RECORDS FOR THIS EXERCISE
********

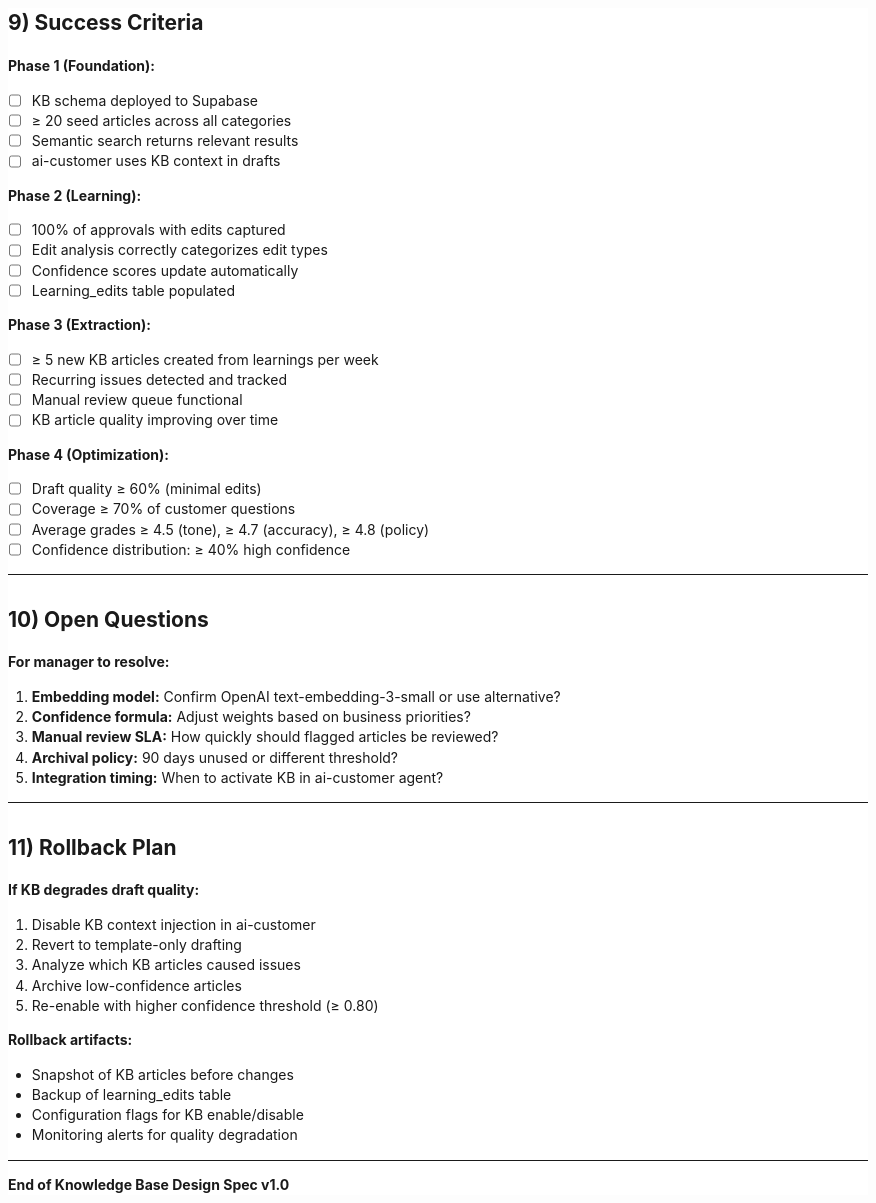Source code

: 
## 9) Success Criteria

**Phase 1 (Foundation):**
- [ ] KB schema deployed to Supabase
- [ ] ≥ 20 seed articles across all categories
- [ ] Semantic search returns relevant results
- [ ] ai-customer uses KB context in drafts

**Phase 2 (Learning):**
- [ ] 100% of approvals with edits captured
- [ ] Edit analysis correctly categorizes edit types
- [ ] Confidence scores update automatically
- [ ] Learning_edits table populated

**Phase 3 (Extraction):**
- [ ] ≥ 5 new KB articles created from learnings per week
- [ ] Recurring issues detected and tracked
- [ ] Manual review queue functional
- [ ] KB article quality improving over time

**Phase 4 (Optimization):**
- [ ] Draft quality ≥ 60% (minimal edits)
- [ ] Coverage ≥ 70% of customer questions
- [ ] Average grades ≥ 4.5 (tone), ≥ 4.7 (accuracy), ≥ 4.8 (policy)
- [ ] Confidence distribution: ≥ 40% high confidence

---

## 10) Open Questions

**For manager to resolve:**

1. **Embedding model:** Confirm OpenAI text-embedding-3-small or use alternative?
2. **Confidence formula:** Adjust weights based on business priorities?
3. **Manual review SLA:** How quickly should flagged articles be reviewed?
4. **Archival policy:** 90 days unused or different threshold?
5. **Integration timing:** When to activate KB in ai-customer agent?

---

## 11) Rollback Plan

**If KB degrades draft quality:**

1. Disable KB context injection in ai-customer
2. Revert to template-only drafting
3. Analyze which KB articles caused issues
4. Archive low-confidence articles
5. Re-enable with higher confidence threshold (≥ 0.80)

**Rollback artifacts:**

- Snapshot of KB articles before changes
- Backup of learning_edits table
- Configuration flags for KB enable/disable
- Monitoring alerts for quality degradation

---

**End of Knowledge Base Design Spec v1.0**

********

EXERCISE GOAL
Copy each line from the data above that includes "review".

RESPONSE AREA
- [ ] Manual review queue functional
3. **Manual review SLA:** How quickly should flagged articles be reviewed?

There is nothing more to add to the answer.